Pescara. La pasta servita ai bambini nelle mense delle scuole di Pescara finisce sotto la lente d’ingrandimento della procura.

Come riporta il quotidiano Il Centro, la procura sta indaga sulla pasta cucinata nelle mense scolastiche pescaresi, sull’onda dell’esposto presentato dal Movimento 5 Stelle, firmato dal deputato Colletti e dal consigliere comunale Di Pillo, sul maxi appalto da 17 milioni di euro che, nel 2016, ha affidato la gestione del servizio per 5 anni all’Ati composta da Cir Food e Bioristoro.

All’esame della pm Anna Rita Mantini, ora, più che il rispetto dei servizi appaltati, c’è la qualità della pasta servita agli alunni: “Prodotta con farine di grano duro coltivato e prodotto in Italia”, recita il capitolato del Comune, mentre la denuncia grillina sostiene che sia realizzata con l’aggiunta di grani esteri, costituendo “presunta illegittima utilità aggiuntiva all’impresa”.

Per Colletti e Di Pillo, la marca di pasta utilizzata nelle scuole, successivamente sostituita con un’altra, conteneva grano non italiano. Il caso è finito, prima che in procura, anche sul tavolo della commissione Garanzia del Comune, al quale l’Ati ha fornito documento a garanzia che la marca di pasta attualmente servita, utilizzi semola italiana coltivata in Molise e Puglia.

Ma Di Pillo non si è accontentato della dichiarazione ufficiale e avrebbe chiesto al servizio clienti del pastificio se la pasta fosse fatta di solo grano prodotto e coltivato in Italia, ricevendo come risposta: “È il frutto della miscelazione di grano italiano ed estero”.
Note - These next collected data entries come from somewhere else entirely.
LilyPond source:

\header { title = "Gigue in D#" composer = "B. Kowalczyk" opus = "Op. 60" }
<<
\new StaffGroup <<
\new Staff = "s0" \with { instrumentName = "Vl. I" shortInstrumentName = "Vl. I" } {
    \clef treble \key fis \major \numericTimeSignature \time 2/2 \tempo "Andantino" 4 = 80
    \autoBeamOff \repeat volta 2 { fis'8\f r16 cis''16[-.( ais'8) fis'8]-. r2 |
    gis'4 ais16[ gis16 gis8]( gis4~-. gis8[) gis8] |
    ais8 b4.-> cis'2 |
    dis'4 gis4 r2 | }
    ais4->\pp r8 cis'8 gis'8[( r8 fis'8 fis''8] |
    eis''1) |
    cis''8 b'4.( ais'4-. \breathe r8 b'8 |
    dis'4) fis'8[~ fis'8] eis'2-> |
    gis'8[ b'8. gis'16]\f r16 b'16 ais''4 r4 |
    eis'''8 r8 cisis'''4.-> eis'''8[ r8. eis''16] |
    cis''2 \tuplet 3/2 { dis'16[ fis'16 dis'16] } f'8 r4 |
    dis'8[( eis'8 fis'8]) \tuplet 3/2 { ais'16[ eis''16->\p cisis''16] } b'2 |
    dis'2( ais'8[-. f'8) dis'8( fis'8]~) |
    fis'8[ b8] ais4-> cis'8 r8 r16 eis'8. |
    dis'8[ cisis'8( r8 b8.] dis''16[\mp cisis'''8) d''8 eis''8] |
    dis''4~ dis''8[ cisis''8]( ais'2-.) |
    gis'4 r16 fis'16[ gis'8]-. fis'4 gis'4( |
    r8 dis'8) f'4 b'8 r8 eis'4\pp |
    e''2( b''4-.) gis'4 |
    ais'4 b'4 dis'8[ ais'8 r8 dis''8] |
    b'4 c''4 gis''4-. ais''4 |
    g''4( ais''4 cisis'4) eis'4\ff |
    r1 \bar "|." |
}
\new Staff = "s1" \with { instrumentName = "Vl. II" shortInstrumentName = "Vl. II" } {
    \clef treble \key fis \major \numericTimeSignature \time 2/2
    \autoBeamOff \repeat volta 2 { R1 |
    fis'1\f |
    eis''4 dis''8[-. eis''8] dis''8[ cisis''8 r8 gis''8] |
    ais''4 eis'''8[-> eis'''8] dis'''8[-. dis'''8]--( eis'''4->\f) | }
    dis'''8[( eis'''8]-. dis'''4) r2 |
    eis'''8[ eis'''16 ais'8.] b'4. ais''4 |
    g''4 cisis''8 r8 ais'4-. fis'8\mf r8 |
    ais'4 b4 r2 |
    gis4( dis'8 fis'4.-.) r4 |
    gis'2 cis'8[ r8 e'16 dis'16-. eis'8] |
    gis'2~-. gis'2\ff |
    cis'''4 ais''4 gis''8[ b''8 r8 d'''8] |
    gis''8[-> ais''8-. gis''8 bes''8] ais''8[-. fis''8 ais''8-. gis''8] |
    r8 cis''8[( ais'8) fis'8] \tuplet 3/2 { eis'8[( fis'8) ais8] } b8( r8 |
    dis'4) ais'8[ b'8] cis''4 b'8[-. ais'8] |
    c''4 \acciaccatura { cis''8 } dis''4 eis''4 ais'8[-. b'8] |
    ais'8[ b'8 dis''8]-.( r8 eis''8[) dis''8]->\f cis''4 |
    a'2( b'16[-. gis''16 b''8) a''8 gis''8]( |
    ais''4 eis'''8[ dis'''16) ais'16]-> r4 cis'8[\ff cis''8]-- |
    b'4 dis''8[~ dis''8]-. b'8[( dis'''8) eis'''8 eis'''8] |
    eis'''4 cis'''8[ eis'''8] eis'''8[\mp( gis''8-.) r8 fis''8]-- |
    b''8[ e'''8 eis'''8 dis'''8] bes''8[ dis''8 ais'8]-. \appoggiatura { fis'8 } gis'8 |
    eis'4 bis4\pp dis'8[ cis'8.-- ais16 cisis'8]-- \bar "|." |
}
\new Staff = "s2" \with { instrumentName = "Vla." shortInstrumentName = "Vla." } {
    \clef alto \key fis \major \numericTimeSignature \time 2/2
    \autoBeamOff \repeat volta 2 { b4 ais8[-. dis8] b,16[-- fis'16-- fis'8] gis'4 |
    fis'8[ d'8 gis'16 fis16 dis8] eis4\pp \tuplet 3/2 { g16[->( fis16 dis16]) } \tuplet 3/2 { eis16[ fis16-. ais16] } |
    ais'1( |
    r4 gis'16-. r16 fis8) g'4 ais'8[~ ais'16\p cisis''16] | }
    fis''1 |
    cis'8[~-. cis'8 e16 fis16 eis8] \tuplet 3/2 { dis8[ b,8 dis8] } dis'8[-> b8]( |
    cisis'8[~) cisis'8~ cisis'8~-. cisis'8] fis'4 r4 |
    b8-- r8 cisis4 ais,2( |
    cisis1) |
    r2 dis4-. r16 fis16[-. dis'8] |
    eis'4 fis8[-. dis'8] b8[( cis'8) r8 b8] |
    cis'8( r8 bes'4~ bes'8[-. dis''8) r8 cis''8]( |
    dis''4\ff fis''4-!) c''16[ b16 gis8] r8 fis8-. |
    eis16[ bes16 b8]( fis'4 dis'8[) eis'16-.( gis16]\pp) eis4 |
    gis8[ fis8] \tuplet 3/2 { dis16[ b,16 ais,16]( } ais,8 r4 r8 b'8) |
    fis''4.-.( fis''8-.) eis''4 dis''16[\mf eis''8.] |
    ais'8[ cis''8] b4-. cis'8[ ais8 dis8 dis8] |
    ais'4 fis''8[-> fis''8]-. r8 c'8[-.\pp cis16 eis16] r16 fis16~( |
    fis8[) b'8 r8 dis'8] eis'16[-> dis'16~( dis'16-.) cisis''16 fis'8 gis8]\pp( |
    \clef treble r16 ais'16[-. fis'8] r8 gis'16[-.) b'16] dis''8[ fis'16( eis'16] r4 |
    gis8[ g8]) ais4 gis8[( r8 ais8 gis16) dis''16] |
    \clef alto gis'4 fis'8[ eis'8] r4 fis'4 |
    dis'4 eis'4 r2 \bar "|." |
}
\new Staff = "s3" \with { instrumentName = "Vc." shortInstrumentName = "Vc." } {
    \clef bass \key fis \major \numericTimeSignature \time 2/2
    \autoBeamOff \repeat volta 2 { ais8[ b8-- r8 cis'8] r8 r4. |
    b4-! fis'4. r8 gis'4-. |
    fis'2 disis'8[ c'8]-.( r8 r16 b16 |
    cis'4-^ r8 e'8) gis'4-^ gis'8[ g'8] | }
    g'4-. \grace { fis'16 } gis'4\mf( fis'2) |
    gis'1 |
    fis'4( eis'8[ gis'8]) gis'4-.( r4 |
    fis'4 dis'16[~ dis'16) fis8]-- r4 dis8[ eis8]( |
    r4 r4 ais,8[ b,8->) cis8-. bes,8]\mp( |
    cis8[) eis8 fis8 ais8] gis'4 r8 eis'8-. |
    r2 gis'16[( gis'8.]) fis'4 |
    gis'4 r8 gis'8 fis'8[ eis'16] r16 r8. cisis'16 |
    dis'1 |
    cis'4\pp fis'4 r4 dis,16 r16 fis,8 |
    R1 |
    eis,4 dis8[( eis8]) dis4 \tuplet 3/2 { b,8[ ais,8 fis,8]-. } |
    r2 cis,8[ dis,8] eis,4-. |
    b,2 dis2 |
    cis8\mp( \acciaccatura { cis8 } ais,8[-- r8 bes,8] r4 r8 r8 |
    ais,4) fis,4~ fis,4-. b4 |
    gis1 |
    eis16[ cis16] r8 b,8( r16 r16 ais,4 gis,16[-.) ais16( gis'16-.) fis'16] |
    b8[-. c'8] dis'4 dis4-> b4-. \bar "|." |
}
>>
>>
Il Comune avrebbe già sanzionato il gestore delle mense per una non meglio definita “non conformità alle caratteristiche merceologiche previste dal capitolato e relativo a più prodotti alimentari”, ma il M5S insiste sull’irregolarità dell’appalto, in quanto la Cir Food-Bio Ristoro avrebbe ottenuti più punti offrendo di servire pasta 100% made in Italy, oltre a risparmiare sul servizio offerto, a dispetto di quanto percepito dal Comune.: “L’inadempienza della ditta avrebbe comportato uno scadimento della qualità del servizio a discapito degli utenti e una presunta illegittima utilità aggiuntiva per l’impresa in danno, tra l’altro, degli interessi finanziari pubblici”, si legge nell’esposto.